Initially, a small USB group was formed to develop a standard. Many companies joined the group later, once the benefits of USB became obvious. Today, it is rare to plug in a device and NOT have a driver available to transmit data. The data consists of a well-defined header packet that is standardized by a USB group. The group also standardized the physical dimensions, then the mechanical and electrical, and then the protocol level. The standard was revised many times over the years to take advantage of hardware and software changes that allowed for significantly greater data transmission speeds and to fend off competition from other interface protocols that were also evolving, with issues 1.0, 1.1, 2.0, 3.0, 3.1, and the current USB3.2. The current standard for the USB is over 600 pages long (www.usb.org).
The following is a partial list of topics of standards that have since been developed in the relatively new fields of computer hardware and software:
| Hardware | |
| ACPI | Advanced Configuration and Power Interface |
| AGP | Accelerated Graphics Port |
| ATX | Advanced Technology eXtended |
| DVI | Digital Visual Interface |
| EISA | Extended Industry Standard Architecture |
| Fire Wire | (IEEE 1394) |
| HDMI | High Definition Multimedia Interface |
| IDE | Integrated Drive Electronics.
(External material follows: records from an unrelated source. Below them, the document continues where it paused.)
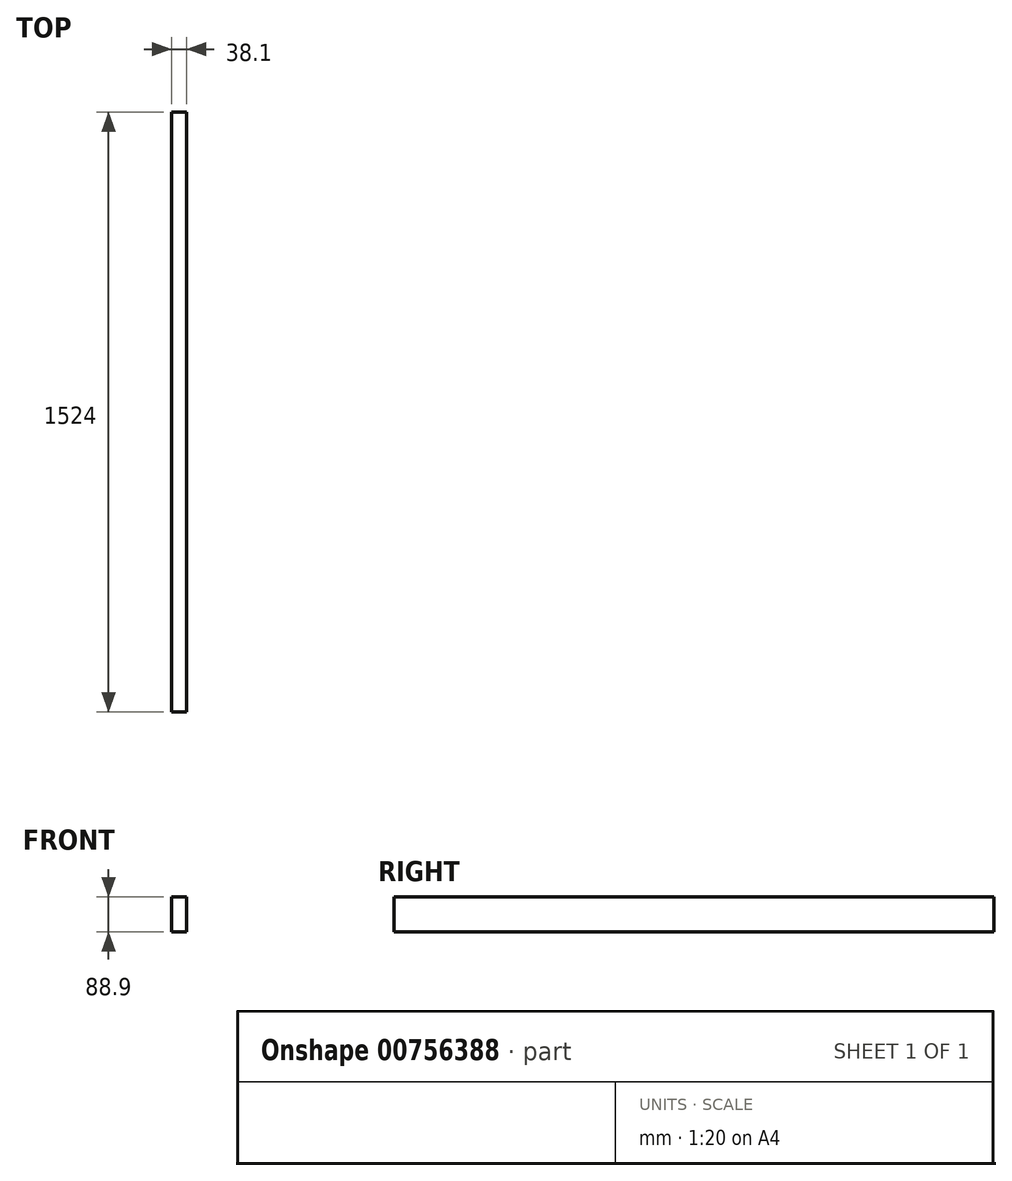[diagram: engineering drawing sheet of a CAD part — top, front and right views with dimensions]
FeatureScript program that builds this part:
annotation { "Feature Type Name" : "Feature", "Feature Type Description" : "" }
export const myFeature = defineFeature(function(context is Context, id is Id, definition is map)
    precondition{}
    {
        {
            var Q0;
            Q0=qCreatedBy(makeId("Front.planeOp"),FACE);
            var sketch = newSketch(context, id + "F0", { "sketchPlane" : qUnion([Q0])});
            skLineSegment(sketch, "E0.bottom", {"start": v(0, 0) * mm, "end": v(38.1, 0) * mm});
            skLineSegment(sketch, "E0.top", {"start": v(0, 88.9) * mm, "end": v(38.1, 88.9) * mm});
            skLineSegment(sketch, "E0.left", {"start": v(0, 0) * mm, "end": v(0, 88.9) * mm});
            skLineSegment(sketch, "E0.right", {"start": v(38.1, 0) * mm, "end": v(38.1, 88.9) * mm});
            skSolve(sketch);
        }
        {
            var Q0;
            Q0=makeQuery(id+"F0.imprint","IMPRINT",FACE,{"disambiguationData":[TD([[makeQuery(id+"F0.imprint","IMPRINT",EDGE,{"derivedFrom":sQuery(id+"F0.wireOp",EDGE,"E0.bottom")}),1.0]])]});
            extrude(context, id + "F1", {"entities" : qUnion([Q0]), "depth" : 1524 * mm, "offsetDistance" : 25.4 * mm});
        }
    });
Extended to ATA/ATAPI |
| ISA | Industry Standard Architecture |
| PCI | Peripheral Component Interconnect |
| SATA | Serial ATA |
| SCSI | Small Computer System Interface |
| UDI | Unified Display Interface |
| USB | Universal Serial Bus |
| VESA | Video Electronics Standards Association |
| Software | |
| API | Applications Programming Interface |
| CGI | Common Gateway Interface |
| HTML | Hyper Text Markup Language |
| HTTP | Hypertext Transfer Protocol |
| MPI | Message Passing Interface |
| ODF | Open Document Format |
| Portable Document Format | |
| PNG | Portable Network Graphics |
| POSIX | Portable Operating System Interface (IEEE) |
| PS | Post Script |
| RTF | Rich Text Format |
| SQL | Structured Query Language |
| SVG | Scalable Vector Graphics |
| TWAIN | Technology Without An Interesting Name |
| UDF | Universal Disk Format |
| Unicode | Universal Code for text transfer |
| WAP | Wireless Application Protocol |
| WML | Wireless Markup Language |
| XML | Extensible Markup Language |
7.9 Summary
A number of approaches are used to categorize standards. Thinking about standards in this way can be helpful in determining how to structure a standard or group of standards, as well as ensuring their completeness. While it is not a topic of everyday discussion, understanding the various types of standards as looked at from different perspectives can also help in their effective use.
7.10 Case Study
Describe a standard that might have helped ease the transition to common use of the USB, discussed in Section 7.8, and identify performance and prescriptive aspects of such a standard.